In the blog post on classifying software tests, copy the passage from "Search This Blog" to "the following concepts." word for word.

▸ **Page excerpt**:
'''
Search This Blog

Tuesday, 31 January 2012

Classification of software tests

The classification presented here can be found in many publications on software testing. The ones I consulted were B. Beizer, "Black-Box Testing" (1995) and R. V. Binder, "Testing Object-Oriented Systems" (2000). To have productive discussions about testing with your colleagues it is important to have a clear common understanding of the following concepts.

Dirty test (fault-directed):
We try to break the software by doing a falsification, i.e. to demonstrate that the software does not meet requirements.

Clean test (conformance-directed):
Doing a validation, i.e. to show that requirements are met.

Unit testing:
Testing classes or other "small" units. Called and calling components are either assumed to work correctly or replaced by stubs or mocks. This tests should execute very fast and are done by the programmer.

Integration testing:
Testing the interaction and consistency of  units A and B which are aggregated in a new component C.
We assume that the components A and B passed already successfully unit and integration testing.
'''
▸ **Excerpted records**:
'''
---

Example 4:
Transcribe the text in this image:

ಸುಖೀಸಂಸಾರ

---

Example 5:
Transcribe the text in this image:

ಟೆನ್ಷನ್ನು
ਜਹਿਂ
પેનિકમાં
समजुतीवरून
'''
▸ **Solution to this task**:
Search This Blog

Tuesday, 31 January 2012

Classification of software tests

The classification presented here can be found in many publications on software testing. The ones I consulted were B. Beizer, "Black-Box Testing" (1995) and R. V. Binder, "Testing Object-Oriented Systems" (2000). To have productive discussions about testing with your colleagues it is important to have a clear common understanding of the following concepts.